== Excerpt ==

Although
novelty has its rewards, one of the dividends of leafing through the streaming
services, PBS Masterpiece, BritBox, Acorn, MHz, and so on, is rediscovering
previous favorites,
a few of which have held up pretty well.
One is Lovejoy, still lively
and clever, Ian McShane very much a treat, as always; and another, if showing
its age a bit, is Reilly: Ace of Spies, first
broadcast on PBS in 1983.
Reilly was a
risk for Thames Television, they’d never done a mini-series, but they got a
good return, selling the show in every major market. Although it’s been outpaced in the export
market by Thomas the Tank Engine, Mr.
Bean, and Benny Hill, it was a
commercial success at the time, and it made Sam Neill a star.
Sidney
Reilly was a real guy, and while the scripts played a little loose with the
facts, the storyline was in many ways less
fanciful than the rake’s progress of Reilly’s life. You could also be forgiven for playing up his
charm, and playing down his murderous opportunism. Reilly
was written by Troy Kennedy Martin, based on a book by Robin Bruce Lockhart –
Lockhart the son of R.H. Bruce Lockhart, a famous spy in his own right,
resident in Moscow
after the Bolsheviks came to power, and credibly linked to Sidney Reilly in a
1918 plot to assassinate Lenin. Half the stuff Reilly got up to never even
makes it into the TV show.

===
== Listed entries ==

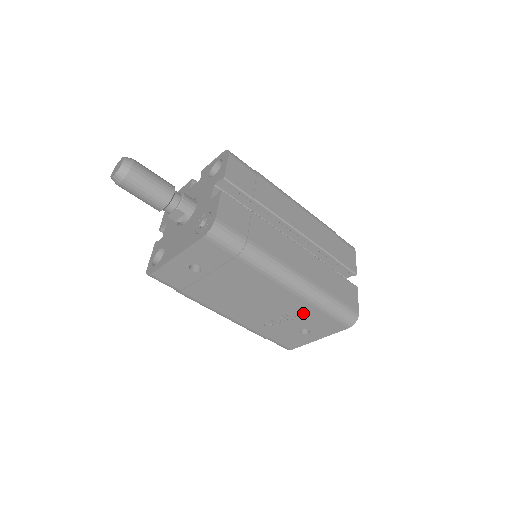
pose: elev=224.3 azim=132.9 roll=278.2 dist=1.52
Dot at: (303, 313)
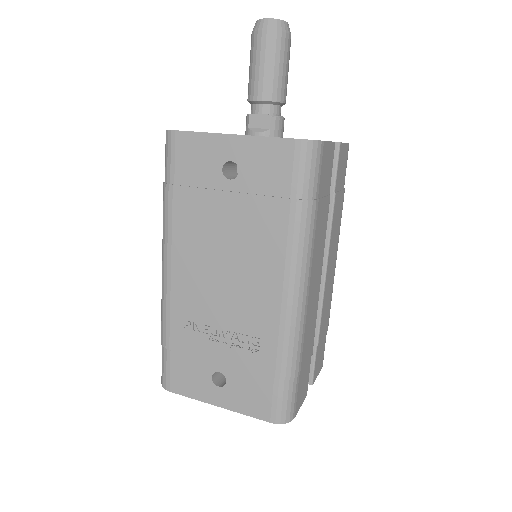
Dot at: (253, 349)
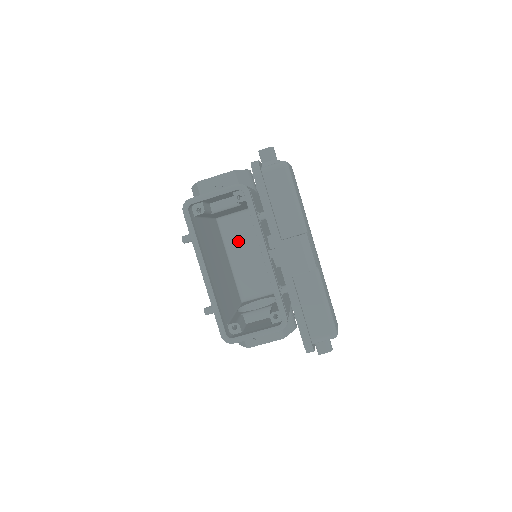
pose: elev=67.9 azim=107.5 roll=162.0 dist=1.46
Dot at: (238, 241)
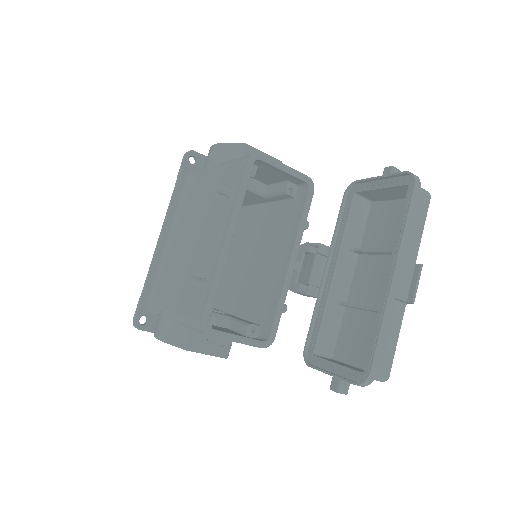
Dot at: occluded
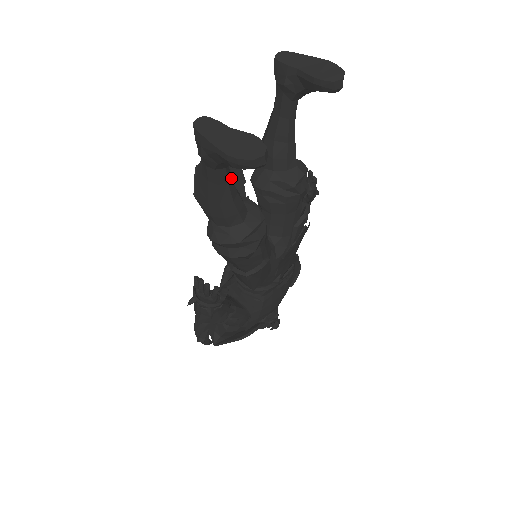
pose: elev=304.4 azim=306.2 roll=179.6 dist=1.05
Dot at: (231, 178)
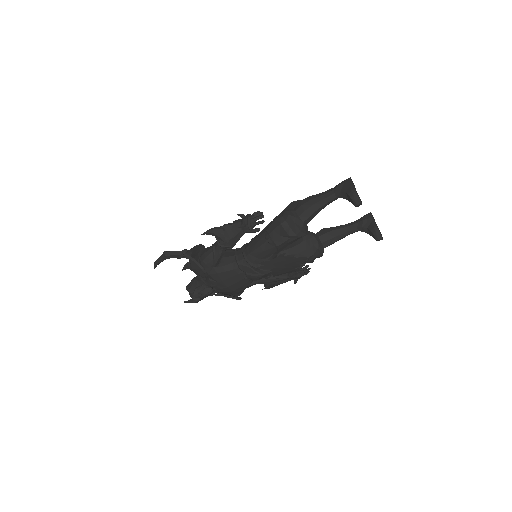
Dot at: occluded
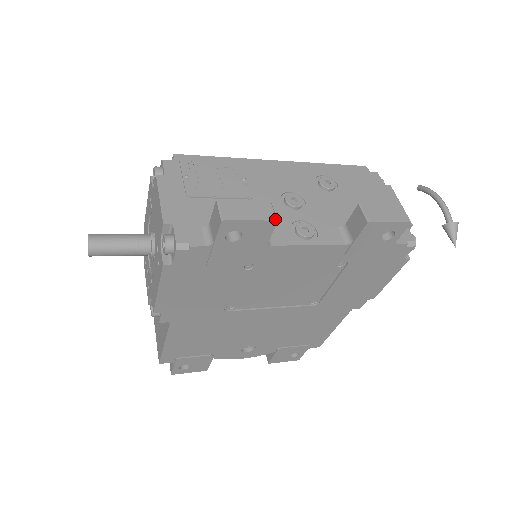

===
== Listed entries ==

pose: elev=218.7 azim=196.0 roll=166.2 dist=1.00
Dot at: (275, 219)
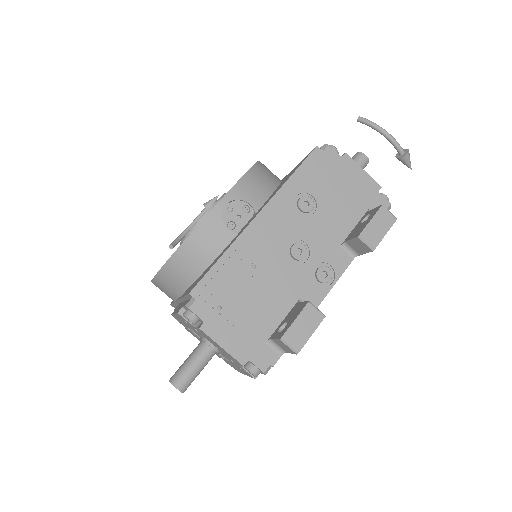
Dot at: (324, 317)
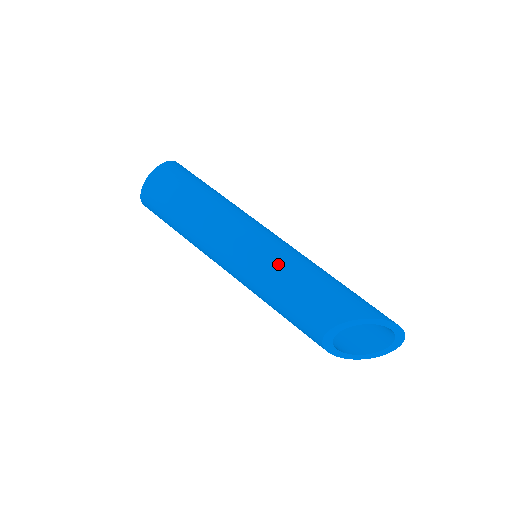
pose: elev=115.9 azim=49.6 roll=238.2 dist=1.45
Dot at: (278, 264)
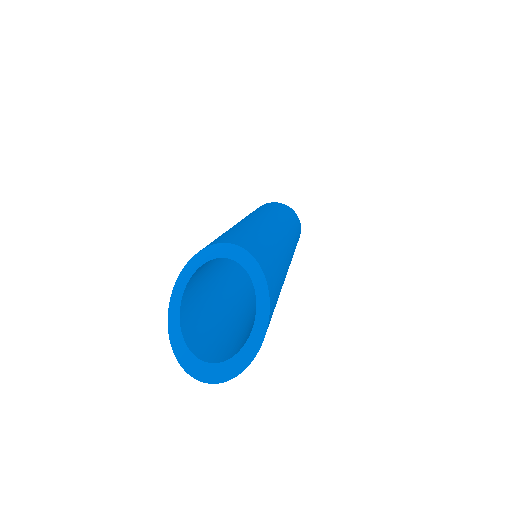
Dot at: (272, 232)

===
== Listed entries ==

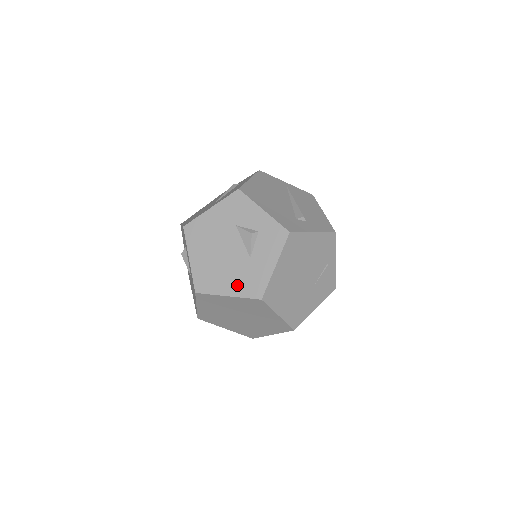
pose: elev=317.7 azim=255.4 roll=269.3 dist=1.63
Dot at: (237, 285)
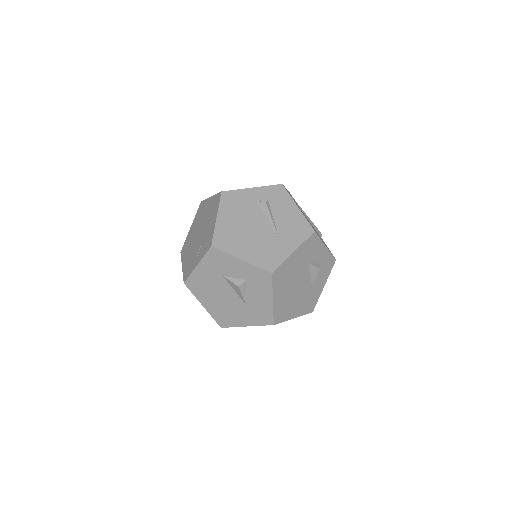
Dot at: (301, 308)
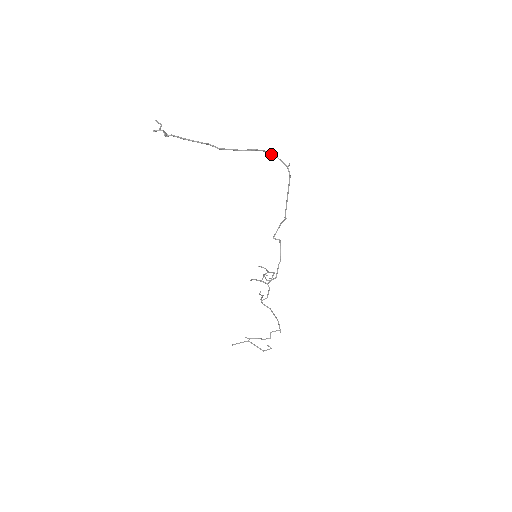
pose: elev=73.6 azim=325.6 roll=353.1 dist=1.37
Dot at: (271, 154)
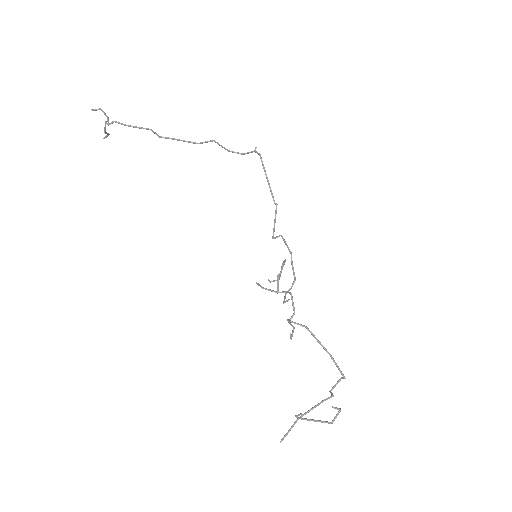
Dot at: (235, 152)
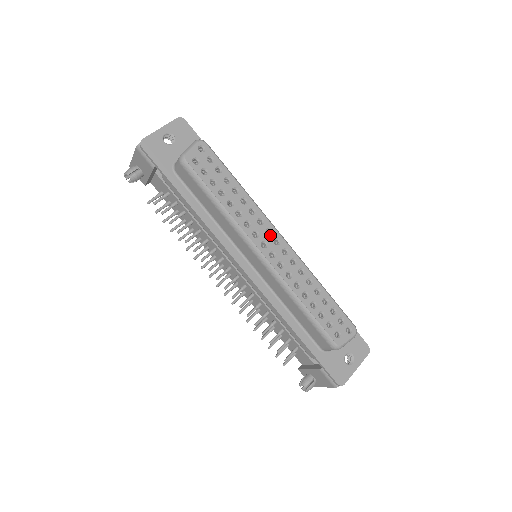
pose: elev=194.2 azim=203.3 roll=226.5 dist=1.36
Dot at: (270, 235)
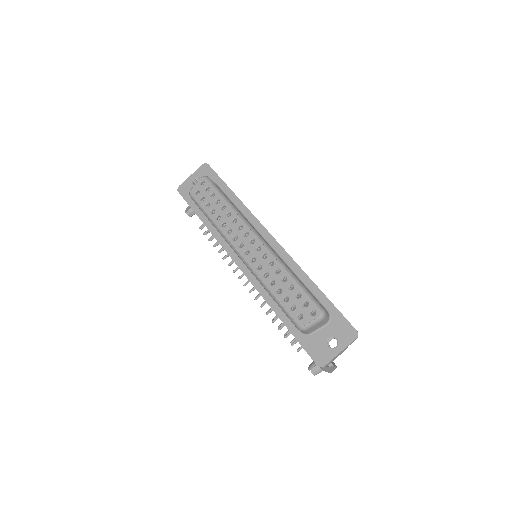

===

What you need to do:
Copy out the part of the Reilly: Ace of Spies piece above that runs from "One is Lovejoy, still" up to and including "PBS in 1983.", keeping every word and punctuation mark unchanged.

Task output:
One is Lovejoy, still lively
and clever, Ian McShane very much a treat, as always; and another, if showing
its age a bit, is Reilly: Ace of Spies, first
broadcast on PBS in 1983.